About the Seminar
Electron tunneling is a foundational part of biological energy transduction systems, as well as an integral feature in synthetic attempts to harness solar energy. The quest for ever-smaller computing components has focused on “molecular wires” where rapid, controllable electron transfer is of primary importance. Reliable control of electron flow requires understanding what mediates tunneling and how to direct it to desired sites. This talk will discuss what makes for efficient electron transport and how to extract this information from quantum chemistry calculations. In particular, the calculations will try to address the question, “Is through-bond tunneling always the best choice for rapid electron transfer?”
About the Speaker:
Bob Cave got his B.Sc. from Michigan State University in Chemical Physics (1979). There he worked in the lab of Mike Weaver doing electrochemistry and fell in love with electron transfer theory. From there he went to Caltech (Ph.D. 1986) and worked for Rudy Marcus and Bill Goddard, developing simple models to treat orientation effects in electron transfer.
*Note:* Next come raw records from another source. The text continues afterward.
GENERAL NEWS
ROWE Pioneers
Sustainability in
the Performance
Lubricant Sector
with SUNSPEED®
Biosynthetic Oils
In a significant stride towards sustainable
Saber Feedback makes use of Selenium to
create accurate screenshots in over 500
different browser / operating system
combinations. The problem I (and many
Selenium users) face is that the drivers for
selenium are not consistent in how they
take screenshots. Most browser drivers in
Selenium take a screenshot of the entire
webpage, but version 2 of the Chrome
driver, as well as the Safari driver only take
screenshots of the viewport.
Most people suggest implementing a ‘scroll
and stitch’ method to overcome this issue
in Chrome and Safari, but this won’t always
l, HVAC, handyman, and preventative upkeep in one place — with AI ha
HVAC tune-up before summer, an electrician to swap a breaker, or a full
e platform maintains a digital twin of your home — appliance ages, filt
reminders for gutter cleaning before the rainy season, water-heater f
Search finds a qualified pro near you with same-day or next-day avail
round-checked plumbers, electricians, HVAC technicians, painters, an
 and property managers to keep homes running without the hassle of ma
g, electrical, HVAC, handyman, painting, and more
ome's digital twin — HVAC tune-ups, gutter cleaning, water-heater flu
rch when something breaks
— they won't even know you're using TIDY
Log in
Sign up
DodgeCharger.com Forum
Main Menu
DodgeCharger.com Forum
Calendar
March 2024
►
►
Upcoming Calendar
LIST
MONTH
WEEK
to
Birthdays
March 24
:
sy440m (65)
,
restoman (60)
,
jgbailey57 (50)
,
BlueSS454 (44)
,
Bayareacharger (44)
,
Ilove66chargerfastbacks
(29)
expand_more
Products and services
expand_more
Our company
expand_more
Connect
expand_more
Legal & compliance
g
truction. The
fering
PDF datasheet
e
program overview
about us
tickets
He did a postdoc with Ernest Davidson at Indiana University (1985-88) and then joined the faculty at Harvey Mudd College in the Fall of 1988, where he has been ever since. In addition to teaching and research with a group of extraordinary students, he has served in several administrative roles (from which he is glad to have escaped relatively unscathed). During 2018-2018 he was a rotator in the CHE Division of NSF, serving the CTMC, CCI, and MRI programs. His principle research interests are electronic structure theory and its application to treat electron transfer processes.